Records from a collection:
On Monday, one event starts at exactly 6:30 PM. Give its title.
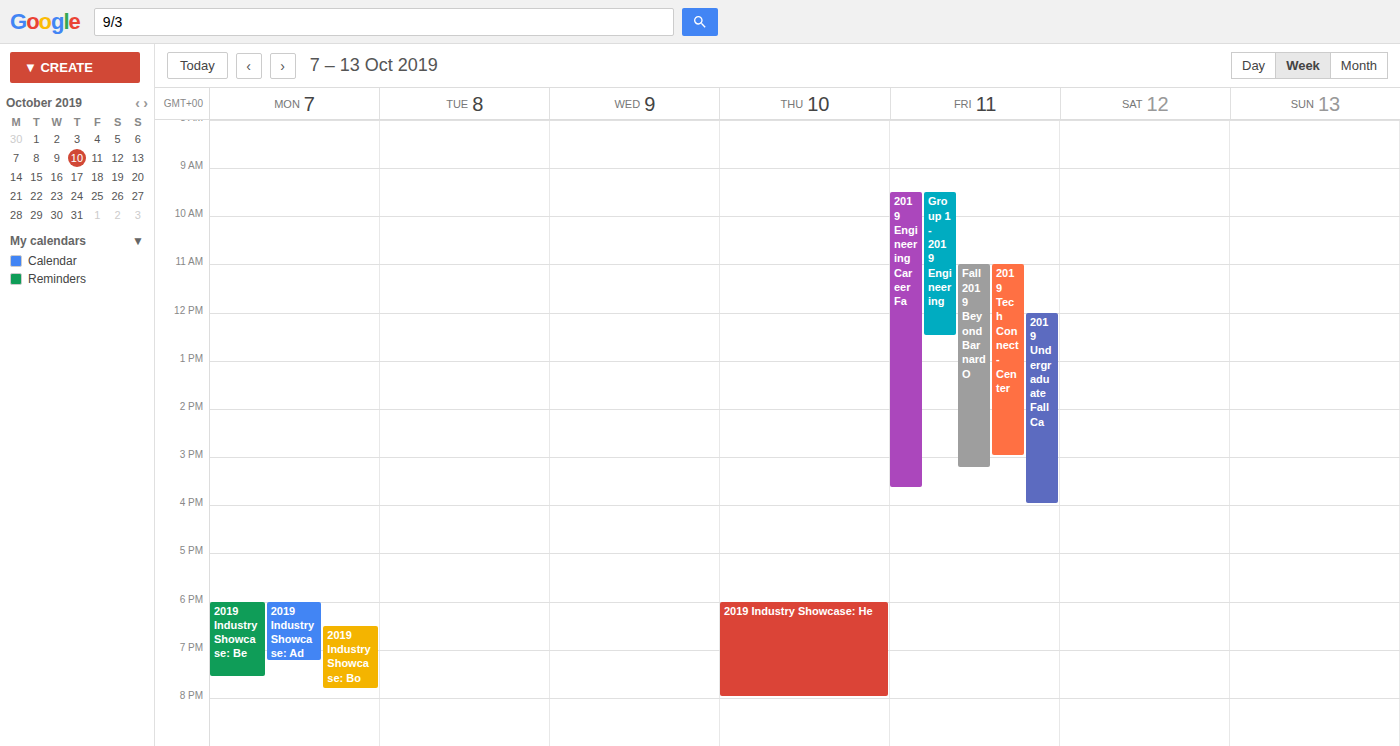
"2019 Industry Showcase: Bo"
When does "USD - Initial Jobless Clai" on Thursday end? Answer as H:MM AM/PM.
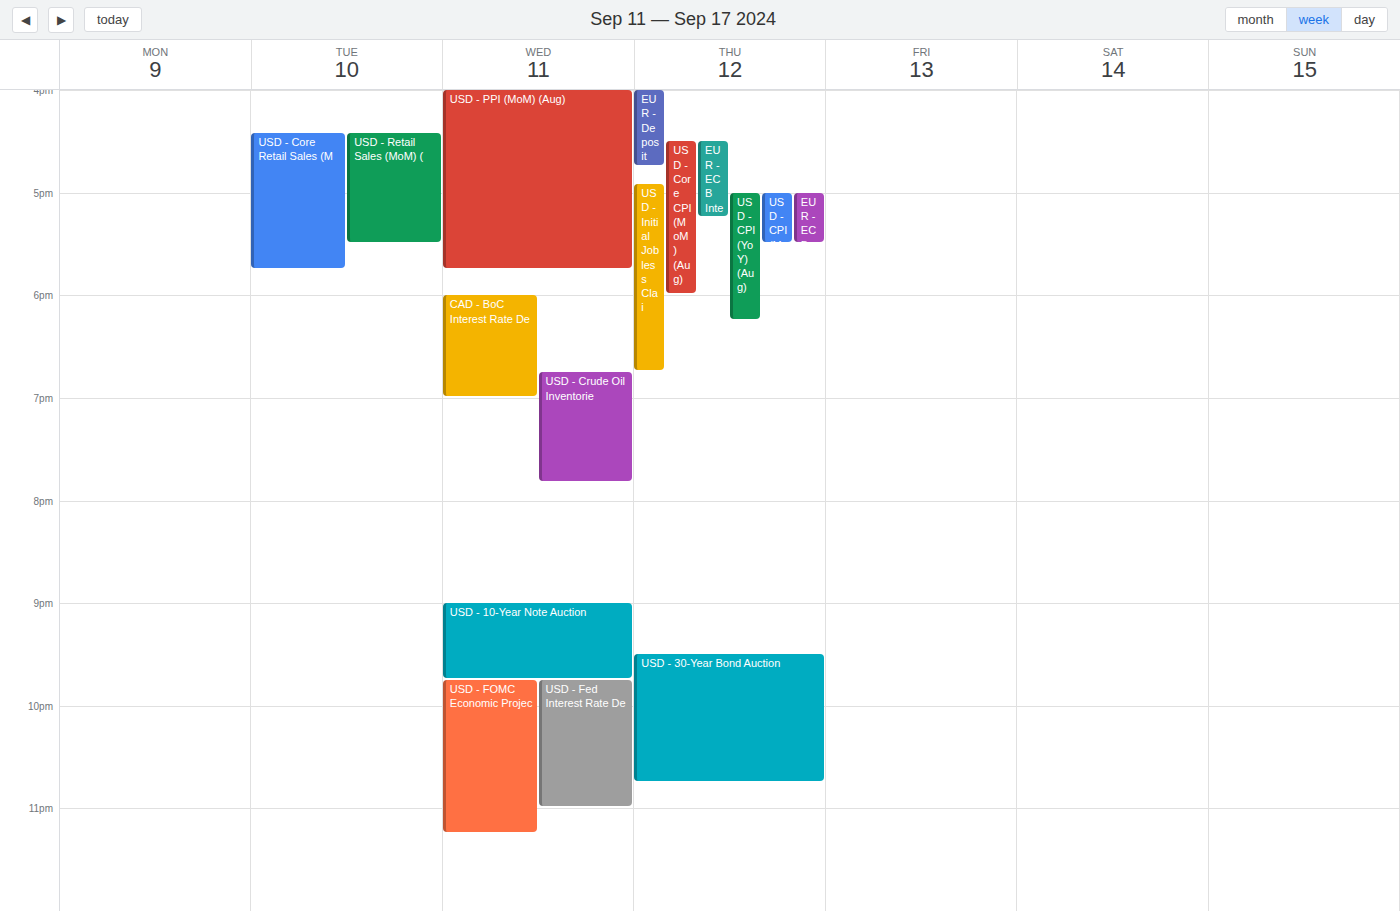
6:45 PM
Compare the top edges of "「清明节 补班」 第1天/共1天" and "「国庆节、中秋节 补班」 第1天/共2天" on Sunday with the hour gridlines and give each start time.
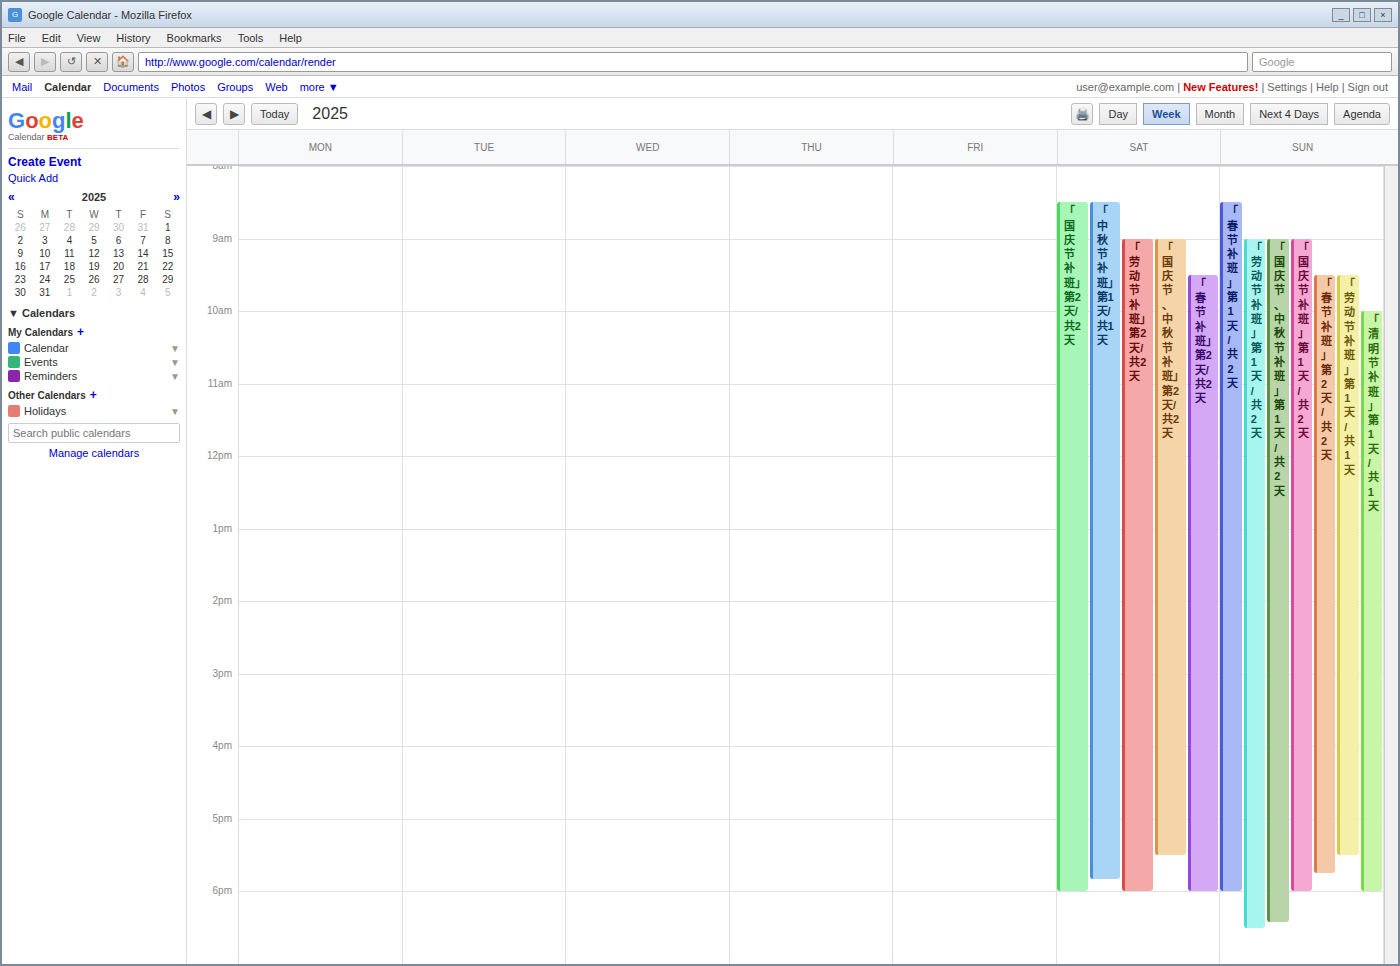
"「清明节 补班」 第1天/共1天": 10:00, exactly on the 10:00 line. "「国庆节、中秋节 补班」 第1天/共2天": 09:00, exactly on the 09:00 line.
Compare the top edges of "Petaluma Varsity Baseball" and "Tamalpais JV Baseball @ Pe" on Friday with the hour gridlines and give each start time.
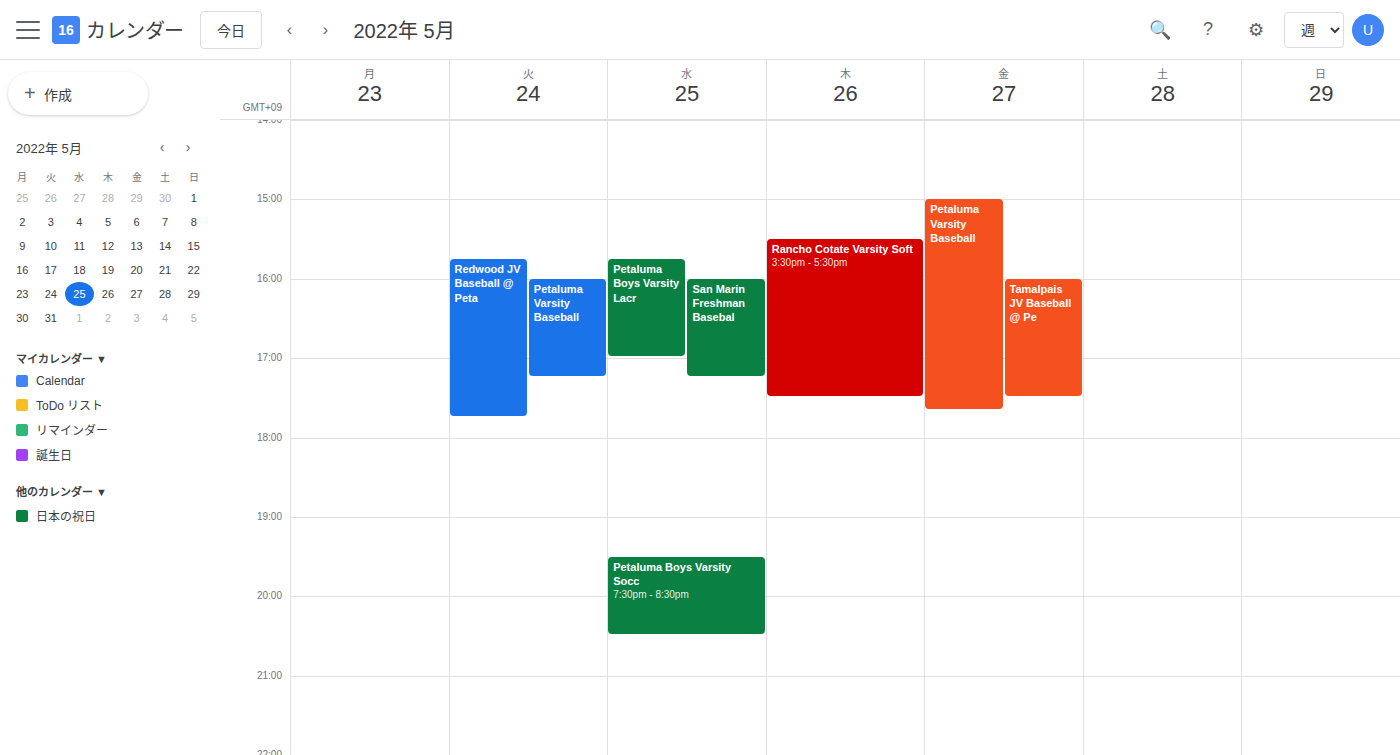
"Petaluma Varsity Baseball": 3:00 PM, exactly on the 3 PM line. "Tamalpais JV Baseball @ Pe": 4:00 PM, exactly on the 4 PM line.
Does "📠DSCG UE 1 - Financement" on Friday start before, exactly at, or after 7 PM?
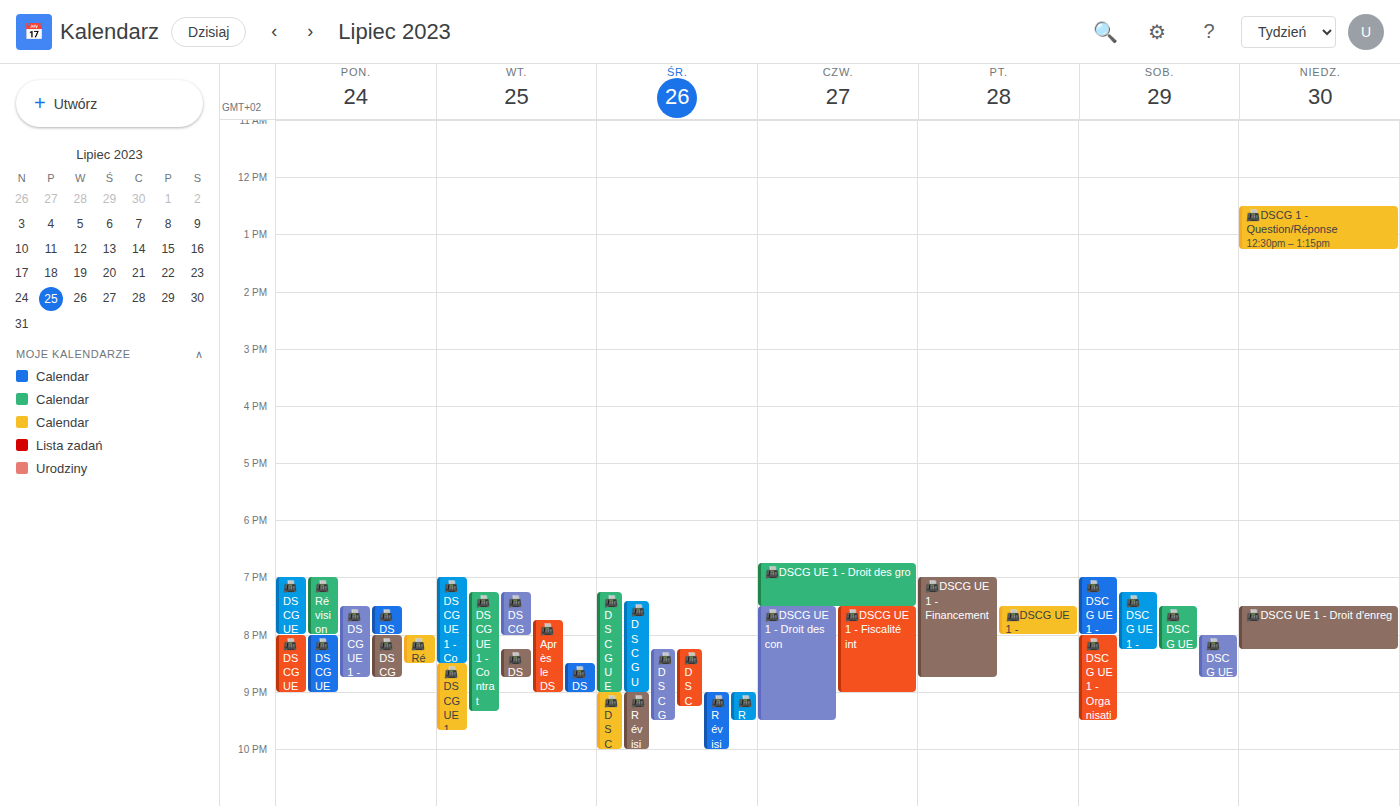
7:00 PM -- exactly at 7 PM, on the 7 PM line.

EXERCISE DIRECTIONS: Reproduce the listing above, changing every "hour gridlines" to "hour lines" and keeping everything else the same. Omit the pictures.

EXERCISE RESPONSE:
On Monday, one event starts at exactly 6:30 PM. Give its title.
"2019 Industry Showcase: Bo"
When does "USD - Initial Jobless Clai" on Thursday end? Answer as H:MM AM/PM.
6:45 PM
Compare the top edges of "「清明节 补班」 第1天/共1天" and "「国庆节、中秋节 补班」 第1天/共2天" on Sunday with the hour lines and give each start time.
"「清明节 补班」 第1天/共1天": 10:00, exactly on the 10:00 line. "「国庆节、中秋节 补班」 第1天/共2天": 09:00, exactly on the 09:00 line.
Compare the top edges of "Petaluma Varsity Baseball" and "Tamalpais JV Baseball @ Pe" on Friday with the hour lines and give each start time.
"Petaluma Varsity Baseball": 3:00 PM, exactly on the 3 PM line. "Tamalpais JV Baseball @ Pe": 4:00 PM, exactly on the 4 PM line.
Does "📠DSCG UE 1 - Financement" on Friday start before, exactly at, or after 7 PM?
7:00 PM -- exactly at 7 PM, on the 7 PM line.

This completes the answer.